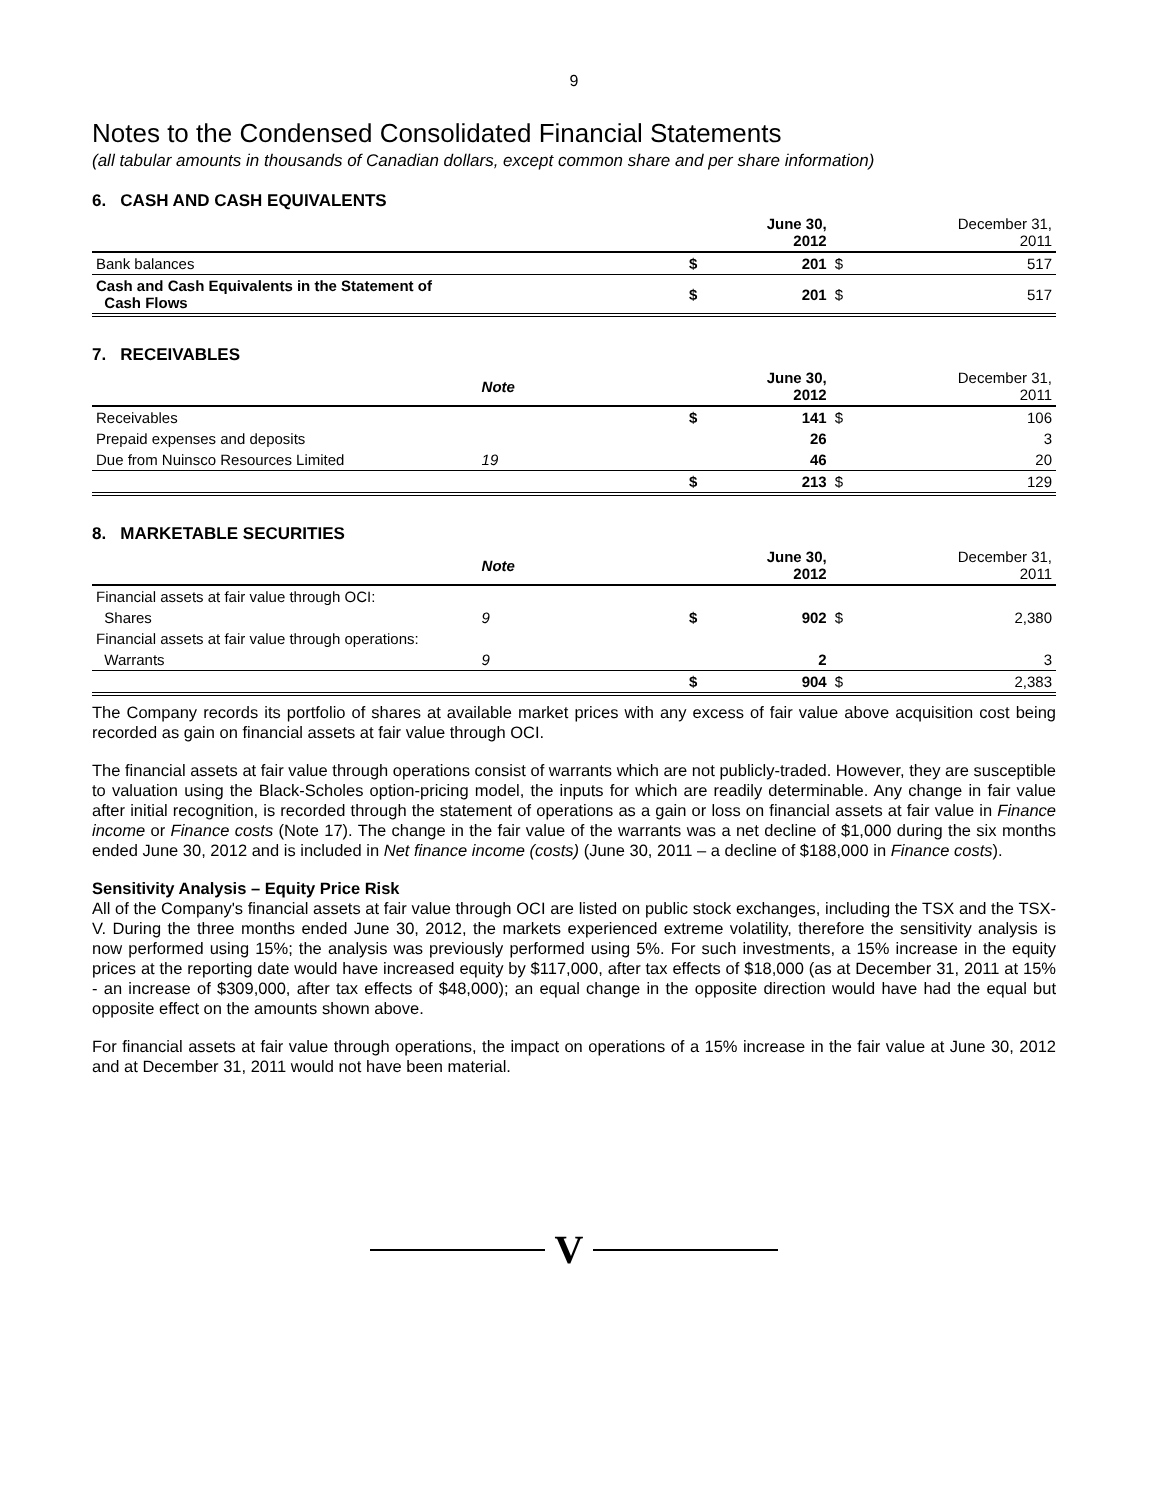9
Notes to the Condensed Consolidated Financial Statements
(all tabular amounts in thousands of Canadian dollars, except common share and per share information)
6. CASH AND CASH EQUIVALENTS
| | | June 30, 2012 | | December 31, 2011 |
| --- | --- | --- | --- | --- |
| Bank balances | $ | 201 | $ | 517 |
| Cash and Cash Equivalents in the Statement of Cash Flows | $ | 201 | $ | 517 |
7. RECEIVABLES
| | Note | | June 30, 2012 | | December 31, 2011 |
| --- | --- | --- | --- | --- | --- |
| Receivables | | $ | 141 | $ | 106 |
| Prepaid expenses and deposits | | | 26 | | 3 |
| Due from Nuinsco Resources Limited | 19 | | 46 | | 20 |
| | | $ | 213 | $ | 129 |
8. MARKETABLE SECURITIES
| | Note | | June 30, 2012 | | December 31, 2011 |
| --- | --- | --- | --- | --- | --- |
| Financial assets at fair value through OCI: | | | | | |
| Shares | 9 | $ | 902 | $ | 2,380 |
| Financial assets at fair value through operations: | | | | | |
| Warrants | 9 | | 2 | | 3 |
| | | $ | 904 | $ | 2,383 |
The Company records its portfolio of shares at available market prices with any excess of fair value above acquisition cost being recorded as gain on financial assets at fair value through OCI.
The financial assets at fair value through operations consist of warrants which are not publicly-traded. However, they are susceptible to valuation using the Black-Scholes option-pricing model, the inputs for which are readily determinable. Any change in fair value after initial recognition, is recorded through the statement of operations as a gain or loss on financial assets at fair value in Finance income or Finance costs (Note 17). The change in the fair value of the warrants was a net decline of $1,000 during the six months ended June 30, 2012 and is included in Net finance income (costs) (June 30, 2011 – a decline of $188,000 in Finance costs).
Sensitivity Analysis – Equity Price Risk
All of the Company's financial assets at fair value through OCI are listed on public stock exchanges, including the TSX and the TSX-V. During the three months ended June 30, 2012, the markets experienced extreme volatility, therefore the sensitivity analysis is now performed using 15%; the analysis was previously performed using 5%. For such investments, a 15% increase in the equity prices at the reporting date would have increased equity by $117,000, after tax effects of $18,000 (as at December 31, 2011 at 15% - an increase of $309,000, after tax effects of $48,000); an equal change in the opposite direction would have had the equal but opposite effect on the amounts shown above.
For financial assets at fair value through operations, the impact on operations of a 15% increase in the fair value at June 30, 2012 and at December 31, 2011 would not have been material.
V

----------

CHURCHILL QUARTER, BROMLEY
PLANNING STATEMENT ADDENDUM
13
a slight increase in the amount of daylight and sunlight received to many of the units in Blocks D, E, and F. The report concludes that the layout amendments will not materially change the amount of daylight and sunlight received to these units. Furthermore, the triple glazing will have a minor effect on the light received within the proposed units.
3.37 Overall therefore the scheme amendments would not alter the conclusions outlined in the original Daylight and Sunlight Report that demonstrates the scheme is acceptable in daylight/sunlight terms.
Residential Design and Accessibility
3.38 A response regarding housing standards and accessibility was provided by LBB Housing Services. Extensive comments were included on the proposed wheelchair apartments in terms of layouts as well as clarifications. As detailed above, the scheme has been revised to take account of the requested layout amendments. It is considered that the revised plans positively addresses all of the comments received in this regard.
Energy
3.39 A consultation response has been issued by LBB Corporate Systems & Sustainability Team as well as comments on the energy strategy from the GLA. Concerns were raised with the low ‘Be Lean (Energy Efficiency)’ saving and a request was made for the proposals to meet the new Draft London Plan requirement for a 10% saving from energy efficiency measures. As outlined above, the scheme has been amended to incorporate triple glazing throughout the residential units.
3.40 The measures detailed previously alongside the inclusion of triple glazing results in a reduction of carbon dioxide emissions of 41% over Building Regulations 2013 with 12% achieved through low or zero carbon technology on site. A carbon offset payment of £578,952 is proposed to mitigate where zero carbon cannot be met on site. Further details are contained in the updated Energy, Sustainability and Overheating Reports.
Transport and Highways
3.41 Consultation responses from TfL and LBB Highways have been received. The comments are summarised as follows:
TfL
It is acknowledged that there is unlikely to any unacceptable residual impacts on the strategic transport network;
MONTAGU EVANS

----------

*Description of the task*: If a line of the material contains the word "were", pick it out and copy it.

*Exercise output*:
3.38 A response regarding housing standards and accessibility was provided by LBB Housing Services. Extensive comments were included on the proposed wheelchair apartments in terms of layouts as well as clarifications. As detailed above, the scheme has been revised to take account of the requested layout amendments. It is considered that the revised plans positively addresses all of the comments received in this regard.
3.39 A consultation response has been issued by LBB Corporate Systems & Sustainability Team as well as comments on the energy strategy from the GLA. Concerns were raised with the low ‘Be Lean (Energy Efficiency)’ saving and a request was made for the proposals to meet the new Draft London Plan requirement for a 10% saving from energy efficiency measures. As outlined above, the scheme has been amended to incorporate triple glazing throughout the residential units.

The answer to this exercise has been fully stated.